Christina Laukaitis
Dr. Christina Laukaitis MD PhD is Associate Professor at the University of Illinois and the Carle Illinois College of Medicine. Her research focuses on basic molecular genetics and clinical medical genetics with a strong interest in Mendelian genetics in medicine. She is recipient of the 2019 Gregor Mendel Memorial Medal from the Mendelianum of the Moravian Museum awarded at the Royal Institution in London in conjunction with the centennial of the Genetics Society.
The University of Illinois houses the Hugo Iltis collection of Mendel’s ephemera. Could you explain how that collection ended up in the USA at the University of Illinois?
Hugo Iltis was a Czech botanist who was born in 1882 and became active in Mendel commemoration. He served as the Secretary for the International Committee for the Mendel Memorial in 1910 and for the Mendel Centenary in 1922. He published a book-length biography of Mendel in 1924 and founded a Mendel museum in Brno, serving as its curator until 1937. Since he had Jewish ancestry, he left Europe in 1938 because of deteriorating politics. After arriving in America, he joined the faculty at Mary Washington College in Fredericksburg, VA where he also developed a Mendel museum. After his death in 1952, Marcus Rhoades, an eminent maize geneticist who was then on the faculty at the University of Illinois, recognised the historical value of the items Dr. Iltis had collected. He suggested that University of Illinois purchase the Iltis Mendelian Collection and, in 1955, they paid $6,000 for it. Pieces of the collection were displayed at the University of Illinois Natural History Museum for many years, and it is now safely preserved in the University Archives.
As a medical geneticist, how do you view the impact of Mendel’s experiments and theory on medicine?
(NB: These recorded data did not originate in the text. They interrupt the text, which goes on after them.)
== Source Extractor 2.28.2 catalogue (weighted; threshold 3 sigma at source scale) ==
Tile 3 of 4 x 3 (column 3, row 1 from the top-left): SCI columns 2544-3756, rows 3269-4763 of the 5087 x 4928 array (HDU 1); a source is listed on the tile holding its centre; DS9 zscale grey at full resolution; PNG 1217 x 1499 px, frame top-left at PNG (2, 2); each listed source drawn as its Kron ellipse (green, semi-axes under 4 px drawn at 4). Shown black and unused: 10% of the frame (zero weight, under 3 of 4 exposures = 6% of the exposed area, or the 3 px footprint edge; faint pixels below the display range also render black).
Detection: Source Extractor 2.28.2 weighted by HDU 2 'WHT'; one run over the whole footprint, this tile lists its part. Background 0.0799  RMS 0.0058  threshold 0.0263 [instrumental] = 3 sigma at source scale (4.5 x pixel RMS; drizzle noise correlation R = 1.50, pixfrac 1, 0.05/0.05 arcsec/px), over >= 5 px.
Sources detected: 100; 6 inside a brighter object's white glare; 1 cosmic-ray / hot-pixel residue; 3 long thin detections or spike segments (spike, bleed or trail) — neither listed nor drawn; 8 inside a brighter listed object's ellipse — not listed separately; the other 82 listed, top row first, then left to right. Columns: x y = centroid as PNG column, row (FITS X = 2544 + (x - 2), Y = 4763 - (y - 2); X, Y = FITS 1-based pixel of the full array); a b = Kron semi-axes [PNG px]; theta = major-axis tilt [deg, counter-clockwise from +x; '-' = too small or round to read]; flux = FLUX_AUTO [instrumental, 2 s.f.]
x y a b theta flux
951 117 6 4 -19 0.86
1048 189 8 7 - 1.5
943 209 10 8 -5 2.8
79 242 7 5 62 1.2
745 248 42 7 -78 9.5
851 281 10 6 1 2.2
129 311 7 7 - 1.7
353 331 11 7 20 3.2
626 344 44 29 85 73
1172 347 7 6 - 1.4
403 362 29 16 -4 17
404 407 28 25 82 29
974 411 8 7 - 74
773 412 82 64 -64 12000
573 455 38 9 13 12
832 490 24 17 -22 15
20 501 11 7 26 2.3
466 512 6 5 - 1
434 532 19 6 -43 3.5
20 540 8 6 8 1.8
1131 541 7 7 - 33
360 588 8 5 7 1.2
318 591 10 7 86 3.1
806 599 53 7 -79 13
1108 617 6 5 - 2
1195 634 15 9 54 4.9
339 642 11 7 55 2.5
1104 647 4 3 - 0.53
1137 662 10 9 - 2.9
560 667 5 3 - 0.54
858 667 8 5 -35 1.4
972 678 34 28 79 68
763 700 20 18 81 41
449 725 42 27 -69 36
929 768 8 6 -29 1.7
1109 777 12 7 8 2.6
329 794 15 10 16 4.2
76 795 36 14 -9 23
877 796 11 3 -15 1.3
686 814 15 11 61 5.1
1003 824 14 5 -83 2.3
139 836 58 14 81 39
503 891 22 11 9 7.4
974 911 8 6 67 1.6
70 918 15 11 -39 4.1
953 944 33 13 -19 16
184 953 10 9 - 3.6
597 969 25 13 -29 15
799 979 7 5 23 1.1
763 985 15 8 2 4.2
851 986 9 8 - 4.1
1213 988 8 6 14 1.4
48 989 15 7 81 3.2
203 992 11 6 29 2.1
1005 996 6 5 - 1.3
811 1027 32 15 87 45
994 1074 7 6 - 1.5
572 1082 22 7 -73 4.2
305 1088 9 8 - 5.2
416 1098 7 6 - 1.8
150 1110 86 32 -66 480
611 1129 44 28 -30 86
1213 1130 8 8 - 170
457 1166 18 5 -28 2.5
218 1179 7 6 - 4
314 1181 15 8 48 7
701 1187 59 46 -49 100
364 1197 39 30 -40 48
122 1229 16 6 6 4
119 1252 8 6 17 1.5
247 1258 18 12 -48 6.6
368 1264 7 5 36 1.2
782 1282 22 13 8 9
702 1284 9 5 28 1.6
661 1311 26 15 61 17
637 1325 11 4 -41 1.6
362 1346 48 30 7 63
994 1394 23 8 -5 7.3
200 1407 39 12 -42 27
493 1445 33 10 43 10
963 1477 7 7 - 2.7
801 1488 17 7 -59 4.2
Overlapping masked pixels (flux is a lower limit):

Mendel’s insights into the principles of heredity did not immediately change medical practice, but within 40 years of his 1865 publication, physicians were beginning to recognise that some conditions could be inherited. In 1902, the theory of chromosomal inheritance was proposed. In the same year, the human condition alkaptonuria was recognised as being genetic. Later in the decade, population-genetic theories were postulated and the genetically-controlled ABO blood types were described. In 1918, collinearity of genes was proposed. Phenylketonuria (PKU) was described in 1934 and it eventually triggered newborn screening and linked genetics to public health. In the 1940s, the one gene-one-enzyme hypothesis and discovery of DNA as the genetic material began to describe how conditions like PKU occurred. Since the identification of these early Mendelian diseases, hundreds of additional diseases and traits have been described. The last three decades of the 20th century saw significant technical advances, including Fred Sanger’s invention of a fast method for sequencing DNA in 1977 and Kerry Mullis’ development of polymerase chain reaction (PCR) in 1985. Both methods were vital to the completion of the first human genome, which was reported as a draft in 2000. These advances have also made it possible to study the contribution of genes not only to devastating “Mendelian” diseases, but also to more common complex diseases. More importantly, we can now use genetic information to predict disease risk and to focus care to address that level of risk. We may soon routinely use targeted therapies to change disease-causing genes to ‘fix’ genetic disease.